I've actually had a couple ideas for shows based on Aces High. One could be a movie and one could be a short 20 minute segment on a show like what the old Twilight Zone or Amazing Stories series use to be:
The movie I hadn't figured out completely but the idea would be Aces High would be fought both in cyberspace and the real world. You'd have players permanently in a country fighting other countries. If one country had some real good players that were causing too much trouble, the other players would go out in real life, find the threat player and take him out.
The game would be totally, real life serious but I could never really figure out how the movie would play out and end. Just a bunch of guys killing each other in the game and real life.

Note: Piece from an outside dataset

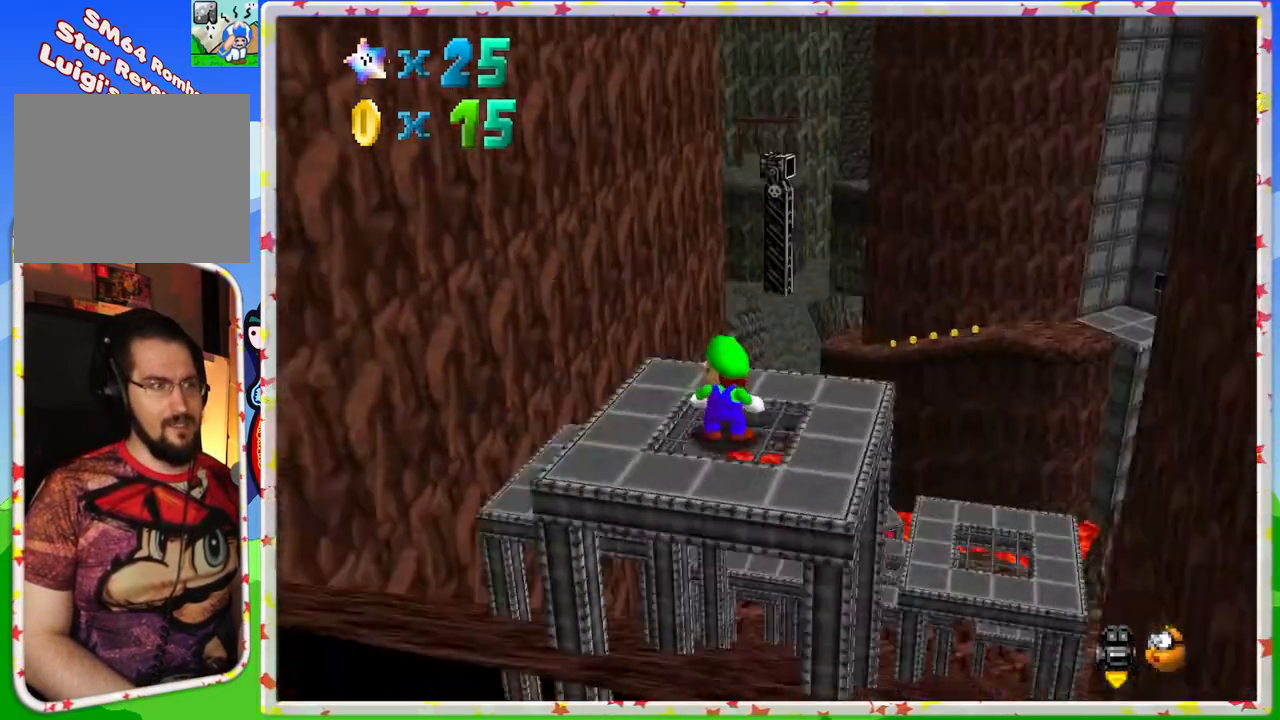
{"dt_ms": 500, "buttons": [], "left_stick": "up", "events": [[33, "C_LEFT", "up"], [333, "left_stick", "up"]]}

The short segment Twilight Zone version I thought would actually make a fun show for TV:
Starts out with an old guy and his wife. The guy's a war vet (ww2?) and is real old and depressed. He can't find fun in anything anymore and his wife's concerned about his depression.
He's watching the Superbowl and sees an Aces High commercial. He says to his wife, "You know. That looks like fun". She agrees saying, "Yes, that looks like something you'd enjoy. You should give it a try". She's excited that maybe he's found something to make him happy. He ends up downloading the game and installing it right away.
He immediately falls in love with it and at first the wife is overjoyed that her husband has a new sense of purpose and happiness in his life. But it doesn't take long before he becomes obsessed with it and it begins to take over his life.
He starts playing it all day long and into the night. He's losing sleep. The countries and players become real to him and he'll log back into the game at any time of day or night to help out his country if his fellow fliers need help.
His wife starts becoming concerned with his obsession, and for good reason. He's hardly paying attention to her anymore. All she hears his her husband yelling at players in the game when something good or bad happens.
Finally, one evening she confronts him: "George! You're letting this game take over your life! It's just a game George. We haven't even hardly left the house since you've been playing it".
George: "I have to be here for the guys, honey. They can't handle those cheating bastard rooks alone. I NEED TO BE THERE FOR THEM!".
The wife leaves the room in tears, disgusted with what the game has done to her husband and her life. She sits down and watches television hardly able to ignore him in the other room, the sounds of air to air combat on the computer and George yelling out at the enemy players and his comrades:
"That's right, Scab! Blast him from the front if he's gonna go head on with you. Damned, cheating Rooks! I'll cover ya, skuzzy, while you blast the skuzbag Rook picker!"
Then she hears his tone change: "Uh, oh. I'll bet that P38 is Von Holtz. He's one of their best, but I bet I can take him". "YOU SCUZBAG, ROOK, VON HOLTZ! I'M GONNA TAKE CARE OF YOU ONCE AND FOR ALL!". On the TV, viewers would see George getting really into the fight, interspersed with screen shots of the fight of him dueling Von Holtz' P38.
The wife listens to the sound of airborne mayhem: "Almost gotcha, Rook bastard!", then all of the sudden she hears him scream, "OH, NO!", accompanied by a series of loud bangs and the sound of breaking glass.
She gets up and hurries to the other room and screams: "Oh, my God! George, what have you done?".
George is sitting back in the computer chair. His eyes are open, staring at the ceiling but not seeing anything anymore. There's blood and glass all over his chest and face with the computer monitor appearing to be blown out from the inside. George is dead.
Von Holtz finally took out George once and for all.
(the idea being, for those that didn't get it, that Von Holtz cyperspace shots actually went through the monitor and killed George- cyberwar finally becoming real)
And that would be the closing shot: The wife with her head in her hands crying and George dead in his computer chair with blood and glass on him from his last fight with Von Holtz. Then you could have the Rod Serling voice come in and say something like, "As we become more involved in cyberspace, the more real it can seem to us. For some, it becomes too real", or something like that.
That could fit into a 20 minute TV segment, don't you think?